• _WHAT YOU ARE ASKED TO DO_: A picture-free, exact copy of all the records below is the goal.

>>>>>

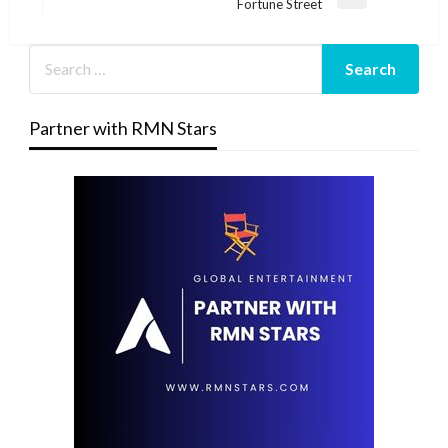
Next
Fortune Street
Post
Partner with RMN Stars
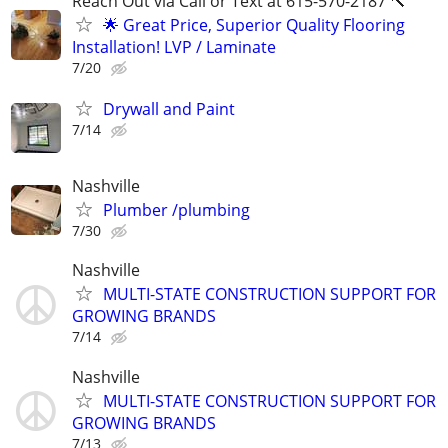
Reach Out via Call or Text at 615-570-2187 🔨
🌟 Great Price, Superior Quality Flooring
Installation! LVP / Laminate
7/20
Drywall and Paint
7/14
Nashville
Plumber /plumbing
7/30
Nashville
MULTI-STATE CONSTRUCTION SUPPORT FOR
GROWING BRANDS
7/14
Nashville
MULTI-STATE CONSTRUCTION SUPPORT FOR
GROWING BRANDS
7/13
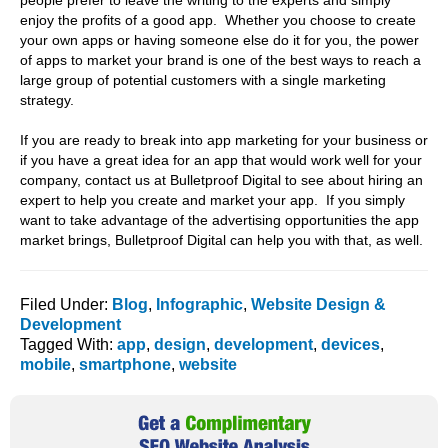
people prefer to leave the writing to the experts and simply
enjoy the profits of a good app. Whether you choose to create
your own apps or having someone else do it for you, the power
of apps to market your brand is one of the best ways to reach a
large group of potential customers with a single marketing
strategy.
If you are ready to break into app marketing for your business or
if you have a great idea for an app that would work well for your
company, contact us at Bulletproof Digital to see about hiring an
expert to help you create and market your app. If you simply
want to take advantage of the advertising opportunities the app
market brings, Bulletproof Digital can help you with that, as well.
Filed Under:
Blog
,
Infographic
,
Website Design &
Development
Tagged With:
app
,
design
,
development
,
devices
,
mobile
,
smartphone
,
website
Primary
Sidebar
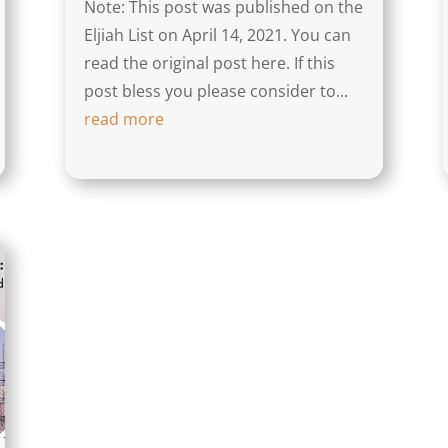
Note: This post was published on the
Eljiah List on April 14, 2021. You can
read the original post here. If this
post bless you please consider to...
read more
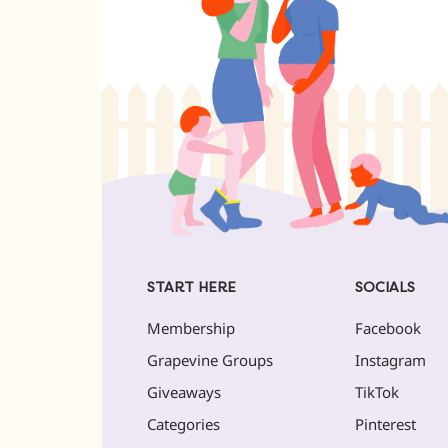
START HERE
SOCIALS
Membership
Facebook
Grapevine Groups
Instagram
Giveaways
TikTok
Categories
Pinterest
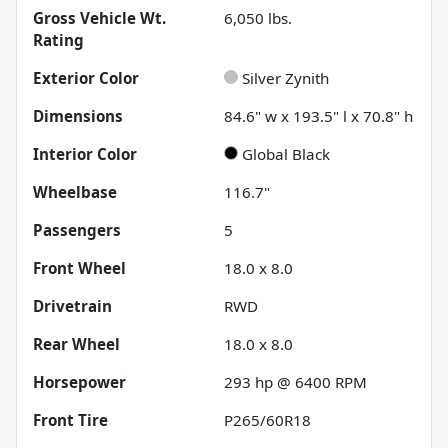
Gross Vehicle Wt.
6,050
lbs.
Rating
Exterior Color
Silver Zynith
Dimensions
84.6" w x 193.5" l x 70.8" h
Interior Color
Global Black
Wheelbase
116.7"
Passengers
5
Front Wheel
18.0 x 8.0
Drivetrain
RWD
Rear Wheel
18.0 x 8.0
Horsepower
293 hp @ 6400 RPM
Front Tire
P265/60R18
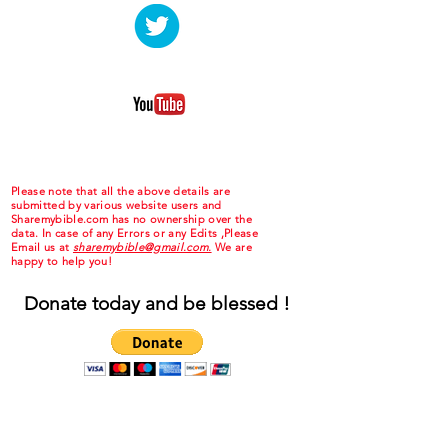
Please note that all the above details are
submitted by various website users and
Sharemybible.com has no ownership over the
data. In case of any Errors or any Edits ,Please
Email us at
sharemybible@gmail.com.
We are
happy to help you!
Donate today and be blessed !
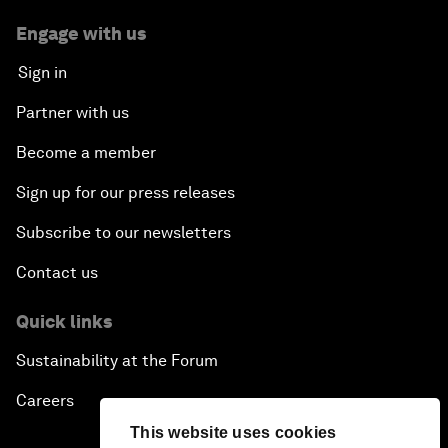
Engage with us
Sign in
Partner with us
Become a member
Sign up for our press releases
Subscribe to our newsletters
Contact us
Quick links
Sustainability at the Forum
Careers
This website uses cookies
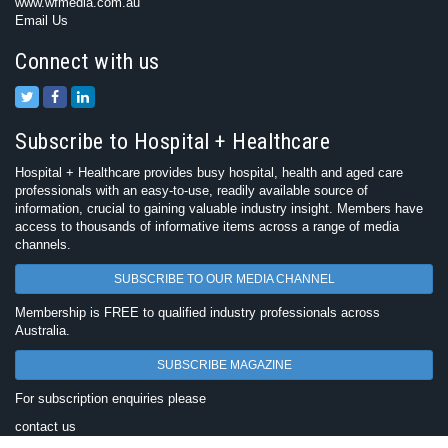
www.wfmedia.com.au
Email Us
Connect with us
Subscribe to Hospital + Healthcare
Hospital + Healthcare provides busy hospital, health and aged care
professionals with an easy-to-use, readily available source of
information, crucial to gaining valuable industry insight. Members have
access to thousands of informative items across a range of media
channels.
SUBSCRIBE TO OUR MEDIA CHANNEL
Membership is FREE to qualified industry professionals across
Australia.
SUBSCRIBE MAGAZINE
For subscription enquiries please
contact us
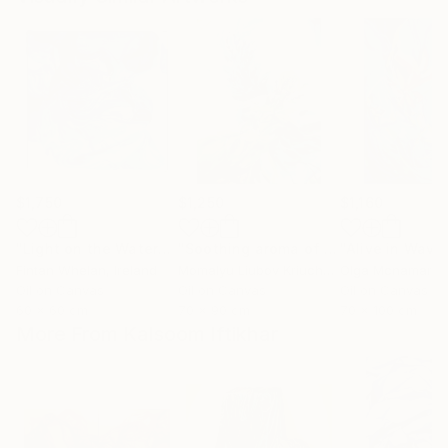
$1,750
$1,250
$1,160
"Light on the Water"
Painting
"Soothing aroma of Mint and Sage. Herbal Original painting"
Fintan Whelan
, Ireland
Momalyu Liubov Kriuchkova
Olga Mcnamara
, Slovenia
,
Oil on Canvas
Oil on Canvas
Oil on Canvas
60 x 60 cm
70 x 90 cm
70 x 100 cm
More From Kalsoom Iftikhar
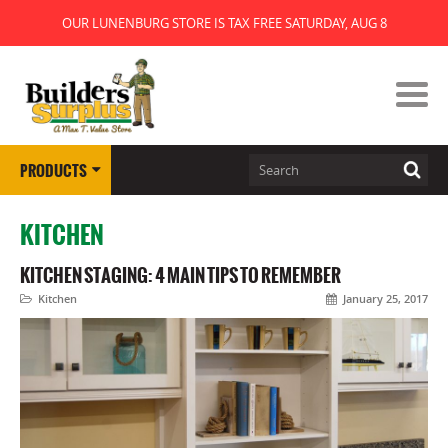
OUR LUNENBURG STORE IS TAX FREE SATURDAY, AUG 8
PRODUCTS
KITCHEN
KITCHEN STAGING: 4 MAIN TIPS TO REMEMBER
Kitchen
January 25, 2017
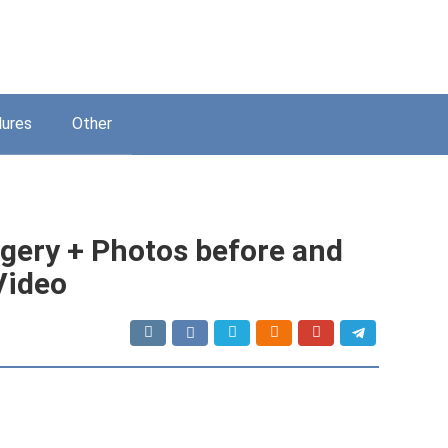
ures
Other
urgery + Photos before and
 Video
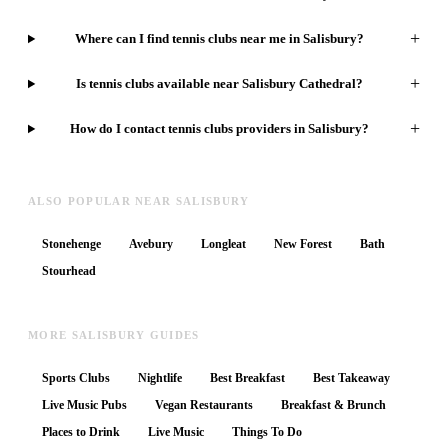
+
Where can I find tennis clubs near me in Salisbury?
+
Is tennis clubs available near Salisbury Cathedral?
+
How do I contact tennis clubs providers in Salisbury?
ALSO POPULAR NEAR SALISBURY
Stonehenge
Avebury
Longleat
New Forest
Bath
Stourhead
MORE SALISBURY GUIDES
Sports Clubs
Nightlife
Best Breakfast
Best Takeaway
Live Music Pubs
Vegan Restaurants
Breakfast & Brunch
Places to Drink
Live Music
Things To Do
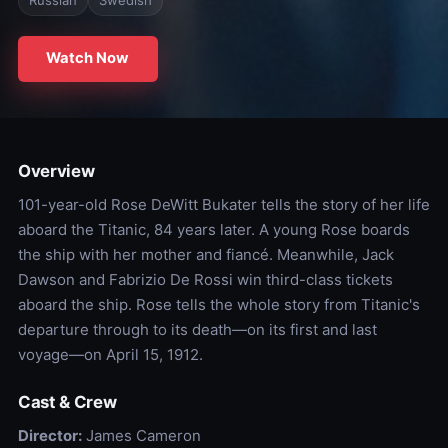
Watch Now
Overview
101-year-old Rose DeWitt Bukater tells the story of her life
aboard the Titanic, 84 years later. A young Rose boards
the ship with her mother and fiancé. Meanwhile, Jack
Dawson and Fabrizio De Rossi win third-class tickets
aboard the ship. Rose tells the whole story from Titanic's
departure through to its death—on its first and last
voyage—on April 15, 1912.
Cast & Crew
Director:
James Cameron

<<<<<

• _ANSWER SPACE_:
Next
Fortune Street
Post
Partner with RMN Stars
Reach Out via Call or Text at 615-570-2187 🔨
🌟 Great Price, Superior Quality Flooring
Installation! LVP / Laminate
7/20
Drywall and Paint
7/14
Nashville
Plumber /plumbing
7/30
Nashville
MULTI-STATE CONSTRUCTION SUPPORT FOR
GROWING BRANDS
7/14
Nashville
MULTI-STATE CONSTRUCTION SUPPORT FOR
GROWING BRANDS
7/13
people prefer to leave the writing to the experts and simply
enjoy the profits of a good app. Whether you choose to create
your own apps or having someone else do it for you, the power
of apps to market your brand is one of the best ways to reach a
large group of potential customers with a single marketing
strategy.
If you are ready to break into app marketing for your business or
if you have a great idea for an app that would work well for your
company, contact us at Bulletproof Digital to see about hiring an
expert to help you create and market your app. If you simply
want to take advantage of the advertising opportunities the app
market brings, Bulletproof Digital can help you with that, as well.
Filed Under:
Blog
,
Infographic
,
Website Design &
Development
Tagged With:
app
,
design
,
development
,
devices
,
mobile
,
smartphone
,
website
Primary
Sidebar
Note: This post was published on the
Eljiah List on April 14, 2021. You can
read the original post here. If this
post bless you please consider to...
read more
START HERE
SOCIALS
Membership
Facebook
Grapevine Groups
Instagram
Giveaways
TikTok
Categories
Pinterest
Gross Vehicle Wt.
6,050
lbs.
Rating
Exterior Color
Silver Zynith
Dimensions
84.6" w x 193.5" l x 70.8" h
Interior Color
Global Black
Wheelbase
116.7"
Passengers
5
Front Wheel
18.0 x 8.0
Drivetrain
RWD
Rear Wheel
18.0 x 8.0
Horsepower
293 hp @ 6400 RPM
Front Tire
P265/60R18
Please note that all the above details are
submitted by various website users and
Sharemybible.com has no ownership over the
data. In case of any Errors or any Edits ,Please
Email us at
sharemybible@gmail.com.
We are
happy to help you!
Donate today and be blessed !
Engage with us
Sign in
Partner with us
Become a member
Sign up for our press releases
Subscribe to our newsletters
Contact us
Quick links
Sustainability at the Forum
Careers
This website uses cookies
www.wfmedia.com.au
Email Us
Connect with us
Subscribe to Hospital + Healthcare
Hospital + Healthcare provides busy hospital, health and aged care
professionals with an easy-to-use, readily available source of
information, crucial to gaining valuable industry insight. Members have
access to thousands of informative items across a range of media
channels.
SUBSCRIBE TO OUR MEDIA CHANNEL
Membership is FREE to qualified industry professionals across
Australia.
SUBSCRIBE MAGAZINE
For subscription enquiries please
contact us
$1,750
$1,250
$1,160
"Light on the Water"
Painting
"Soothing aroma of Mint and Sage. Herbal Original painting"
Fintan Whelan
, Ireland
Momalyu Liubov Kriuchkova
Olga Mcnamara
, Slovenia
,
Oil on Canvas
Oil on Canvas
Oil on Canvas
60 x 60 cm
70 x 90 cm
70 x 100 cm
More From Kalsoom Iftikhar
OUR LUNENBURG STORE IS TAX FREE SATURDAY, AUG 8
PRODUCTS
KITCHEN
KITCHEN STAGING: 4 MAIN TIPS TO REMEMBER
Kitchen
January 25, 2017
ures
Other
urgery + Photos before and
 Video
+
Where can I find tennis clubs near me in Salisbury?
+
Is tennis clubs available near Salisbury Cathedral?
+
How do I contact tennis clubs providers in Salisbury?
ALSO POPULAR NEAR SALISBURY
Stonehenge
Avebury
Longleat
New Forest
Bath
Stourhead
MORE SALISBURY GUIDES
Sports Clubs
Nightlife
Best Breakfast
Best Takeaway
Live Music Pubs
Vegan Restaurants
Breakfast & Brunch
Places to Drink
Live Music
Things To Do
Watch Now
Overview
101-year-old Rose DeWitt Bukater tells the story of her life
aboard the Titanic, 84 years later. A young Rose boards
the ship with her mother and fiancé. Meanwhile, Jack
Dawson and Fabrizio De Rossi win third-class tickets
aboard the ship. Rose tells the whole story from Titanic's
departure through to its death—on its first and last
voyage—on April 15, 1912.
Cast & Crew
Director:
James Cameron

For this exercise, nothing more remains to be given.